Berita Utama

Berita tentang Indonesia

Jokowi menyesalkan pelanggaran HAM masa lalu di Tanah Air

“Dengan pikiran jernih dan hati yang tulus, sebagai pemimpin negara ini, saya mengakui bahwa telah terjadi beberapa peristiwa pelanggaran HAM berat. Saya sangat menyesal,” kata Widodo dalam pidatonya di Istana Negara Jakarta. Permintaan maaf publik adalah isyarat yang tidak berarti dalam menghadapi pemalsuan sejarah yang terus-menerus selama beberapa dekade yang telah begitu diserang oleh serangan balik ekstremis.

Tapi: Sementara “Partai Perjuangan Demokrasi Indonesia (PDI-P)” Jokowi ingin menampilkan dirinya sebagai “kiri yang tercerahkan” sebelum pemilihan presiden tahun 2024, Komite Ketiga DPR, yang bertanggung jawab untuk urusan hukum, sedang mempersiapkan untuk memperketat hukum pidana. The Jakarta Post menulis pada 13 November 2022: “Draf terbaru menyatakan bahwa menyebarkan atau mempromosikan komunisme, Marxisme-Leninisme dan ideologi lainnya dapat dihukum maksimal empat tahun penjara, tujuh tahun jika dengan maksud untuk menggantikan Pancasila (Negara Indonesia). Doktrin; diedit dengan warna merah) dan 15 tahun Jika mengarah pada kelainan umum yang menyebabkan kematian. Pengecualian dimungkinkan untuk penelitian dan tujuan ilmiah.”

Hampir selama dua masa jabatannya, Jokowi memiliki waktu untuk menyelidiki pembunuhan massal terhadap komunis yang sebenarnya atau yang diduga mengikuti kudeta fasis pada tahun 1965 dan untuk mencabut larangan Partai Komunis Indonesia (CPI).

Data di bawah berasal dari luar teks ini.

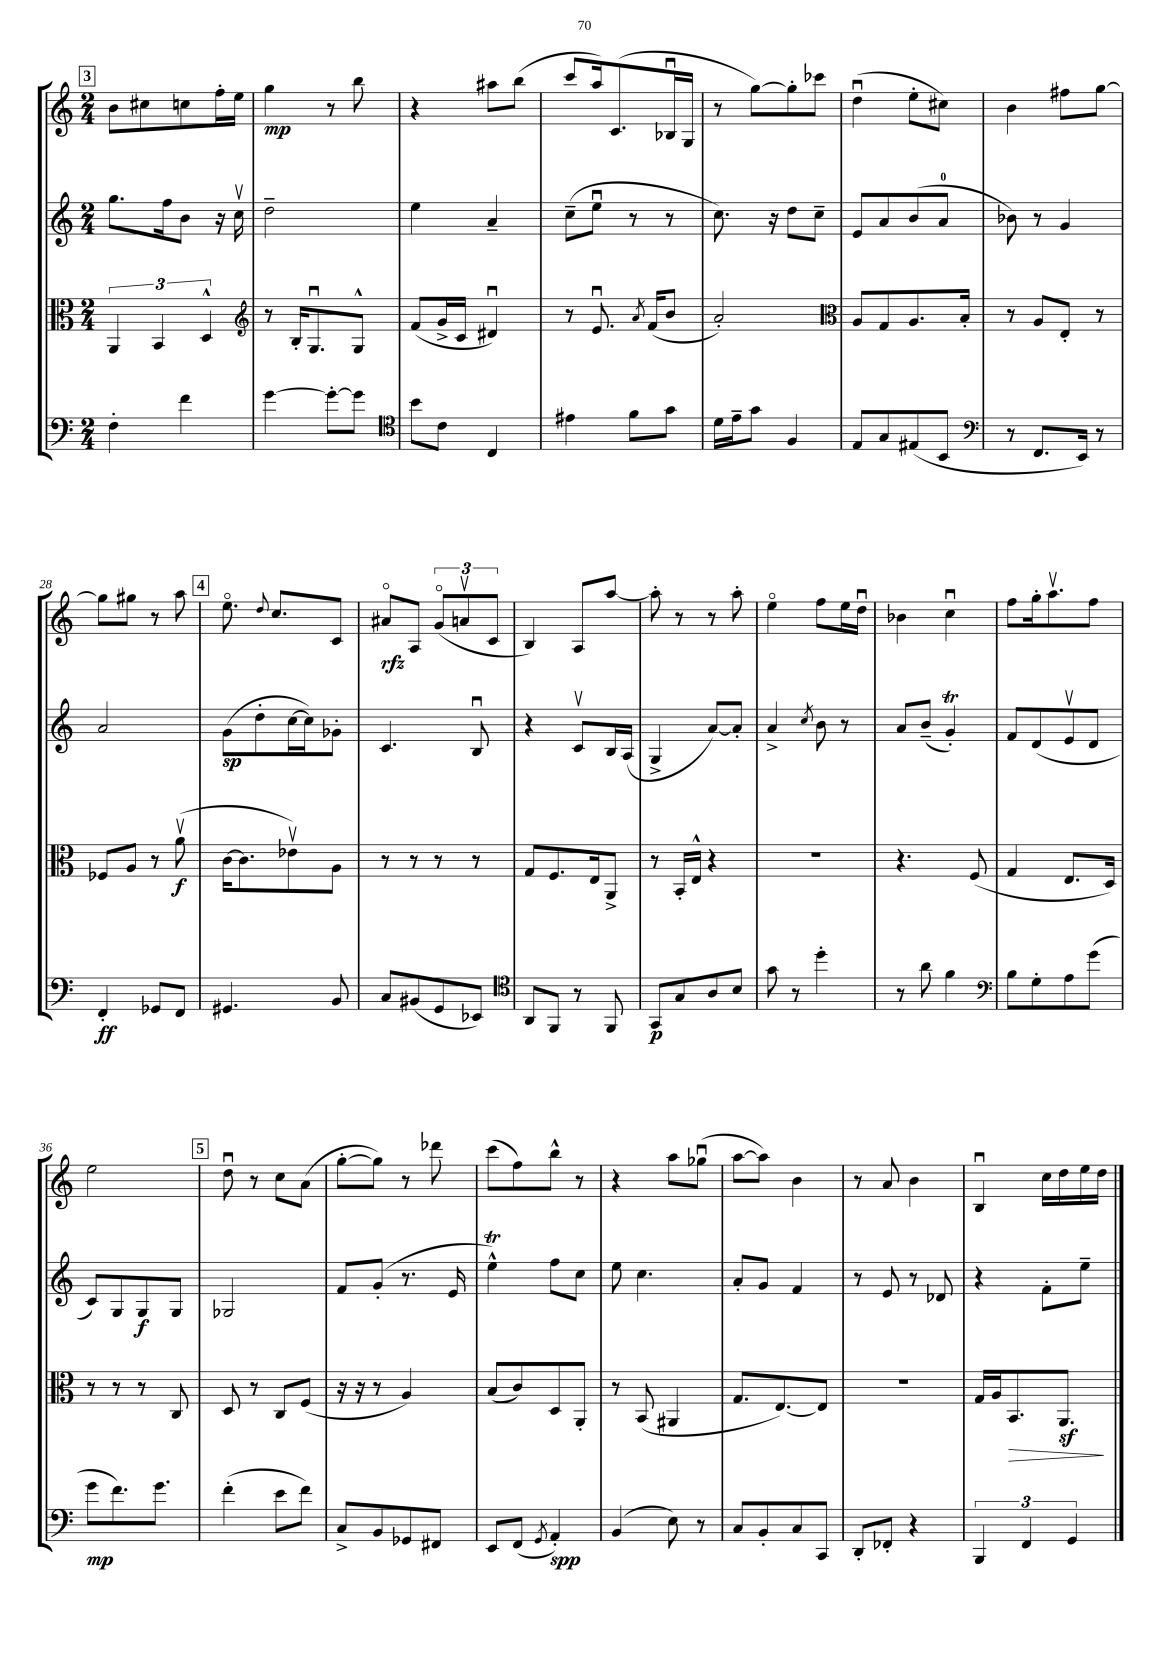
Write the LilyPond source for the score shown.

<<
\new StaffGroup <<
\new Staff = "s0" {
    \clef treble \key c \major \numericTimeSignature \time 2/4
    \autoBeamOff \mark \markup { \box "3" } b'8[ cis''8 c''8 f''16-. e''16] |
    g''4\mp r8 b''8 |
    r4 ais''8[ b''8]( |
    c'''8[ a''16) c'8.( bes16\downbow g16] |
    r8 g''8[~) g''8-. ces'''8] |
    d''4\downbow( e''8[-. cis''8]) |
    b'4 fis''8[ g''8]~ |
    g''8[ gis''8] r8 a''8 |
    \mark \markup { \box "4" } e''8.\flageolet \appoggiatura { d''8 } c''8.[ c'8] |
    ais'8[\flageolet\rfz a8] \tuplet 3/2 { g'8[\flageolet( a'8\upbow c'8] } |
    b4) a8[ a''8]~ |
    a''8-. r8 r8 a''8-. |
    e''4\flageolet f''8[ e''16 d''16]\downbow |
    bes'4 c''4\downbow |
    f''8[ g''16-. a''8.\upbow f''8] |
    e''2 |
    \mark \markup { \box "5" } d''8\downbow r8 c''8[ a'8]( |
    g''8[~-. g''8]) r8 des'''8 |
    c'''8[( f''8) b''8]-^ r8 |
    r4 a''8[ ges''8]\downbow( |
    a''8[~ a''8]) b'4 |
    r8 a'8 b'4 |
    b4\downbow c''16[ d''16 e''16 d''16] \bar "|." |
}
\new Staff = "s1" {
    \clef treble \key c \major \numericTimeSignature \time 2/4
    \autoBeamOff \mark \markup { \box "3" } g''8.[ f''16 b'8] r16 c''16\upbow |
    d''2-- |
    e''4 a'4-- |
    c''8[--( e''8]\downbow r8 r8 |
    c''8.) r16 d''8[ c''8]-- |
    e'8[ a'8 b'8( a'8]-0 |
    bes'8) r8 g'4 |
    a'2 |
    \mark \markup { \box "4" } g'8[\sp( d''8-. c''16~ c''16) ges'8]-. |
    c'4. b8\downbow |
    r4 c'8[\upbow b16 a16]( |
    g4-> a'8[~) a'8]-. |
    a'4-> \acciaccatura { c''8 } b'8 r8 |
    a'8[ b'8]--( g'4-.\trill) |
    f'8[ d'8( e'8\upbow d'8] |
    c'8[) g8 g8\f g8] |
    \mark \markup { \box "5" } ges2 |
    f'8[ g'8]-.( r8. e'16 |
    e''4-^\trill) f''8[ c''8] |
    e''8 c''4. |
    a'8[-. g'8] f'4 |
    r8 e'8 r8 des'8 |
    r4 f'8[-. e''8]-- \bar "|." |
}
\new Staff = "s2" {
    \clef alto \key c \major \numericTimeSignature \time 2/4
    \autoBeamOff \mark \markup { \box "3" } \tuplet 3/2 { a,4 b,4 d4-^ } |
    \clef treble r8 b16[-. g8.\downbow g8]-^ |
    f'8[( g'16-> c'16] dis'4\downbow) |
    r8 e'8.\downbow \acciaccatura { a'8 } f'16[( b'8] |
    a'2-.) |
    \clef alto a8[ g8 a8. b16]-. |
    r8 a8[ e8]-. r8 |
    fes8[ a8] r8 a'8\upbow\f( |
    \mark \markup { \box "4" } c'16[~ c'8. ees'8\upbow) a8] |
    r8 r8 r8 r8 |
    g8[ f8. e16 a,8]-> |
    r8 b,16[-. e16]-^ r4 |
    R2 |
    r4. f8( |
    g4 e8.[ d16]) |
    r8 r8 r8 c8 |
    \mark \markup { \box "5" } d8 r8 c8[ f8]( |
    r16 r16 r8 a4) |
    b8[( c'8) d8 a,8]-. |
    r8 b,8( ais,4 |
    g8.[ e8.~) e8] |
    R2 |
    g16[ a16 b,8.\> a,8.]\sf\! \bar "|." |
}
\new Staff = "s3" {
    \clef bass \key c \major \numericTimeSignature \time 2/4
    \autoBeamOff \mark \markup { \box "3" } f4-. f'4 |
    g'4~ g'8[~-. g'8] |
    \clef tenor b'8[ c'8] c4 |
    eis'4 f'8[ g'8] |
    d'16[ e'16-- g'8] f4 |
    e8[ g8 eis8( b,8] |
    \clef bass r8 f,8.[ e,16]) r8 |
    f,4-.\ff ges,8[ f,8] |
    \mark \markup { \box "4" } gis,4. b,8 |
    c8[ bis,8( g,8 ees,8]) |
    \clef tenor a,8[ f,8] r8 f,8 |
    g,8[\p g8 a8 b8] |
    g'8 r8 d''4-. |
    r8 a'8 f'4 |
    \clef bass b8[ g8-. a8 g'8]( |
    g'8[\mp f'8.) g'8.] |
    \mark \markup { \box "5" } f'4-.( e'8[ f'8]) |
    c8[-> b,8 ges,8 fis,8] |
    e,8[ f,8]( \acciaccatura { g,8 } a,4-.\spp) |
    b,4( e8) r8 |
    c8[ b,8-. c8 c,8] |
    d,8[-. fes,8]-. r4 |
    \tuplet 3/2 { b,,4 f,4 g,4 } \bar "|." |
}
>>
>>
\layout { \context { \Score currentBarNumber = #21 } }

Tapi dia tidak melakukannya. Sebaliknya, dinas intelijen, militer, dan pengadilan berulang kali menganiaya, menyerang, dan menindas kaum progresif, pemogokan buruh, dan demonstrasi. Bahkan Jokowi tidak pernah benar-benar menjauhkan diri karena mereka diserang sebagai “kerusuhan aktor komunis di KPI terlarang”.

Pemerintah Jerman juga menyadari sejak awal pembantaian oleh tentara Indonesia terhadap pemimpin junta Jenderal Alhaji Muhammad Suharto dan massa fasis yang gelisah, terutama terhadap para pemimpin, anggota dan simpatisan Partai Komunis Indonesia. Antara Oktober 1965 dan awal 1970-an, antara dua sampai tiga setengah juta orang komunis dibunuh di Indonesia. Pembantaian itu adalah tindakan yang dikoordinasikan oleh Amerika Serikat.

READ  Peringatan Gempa Bumi dan Tsunami di Indonesia - DW - 2 Agustus 2019

Menjelang pemilu, pertanyaannya sekarang adalah bahwa massa semakin berdamai dengan anti-komunisme. Mereka memenangkan hak demokrasi dalam pemberontakan dan kejatuhan kediktatoran Suharto tahun 1998, tetapi pelarangan KPI belum dicabut. Di balik fasad pemerintahan baru, perusahaan dan bank besar Indonesia yang muncul dari klan kediktatoran militer terus berkuasa, terkait erat dengan kehadiran militer di mana-mana. Indonesia saat ini adalah negara neo-imperialis.

Di seluruh negeri, pekerja, anggota serikat buruh, aktivis lingkungan, petani, pelajar… berjuang untuk hak-hak sosial, melawan dampak bencana ekologis, melawan ancaman perang, melawan penyalahgunaan polisi dan tentara, melawan hak-hak demokrasi. Dan melawan promosi kekuatan Islam fasis. Ada diskusi luas tentang perspektif sosial, tetapi anti-komunisme dan cara berpikir anti-komunis borjuis kecil adalah hambatan utama bagi perkembangan kesadaran.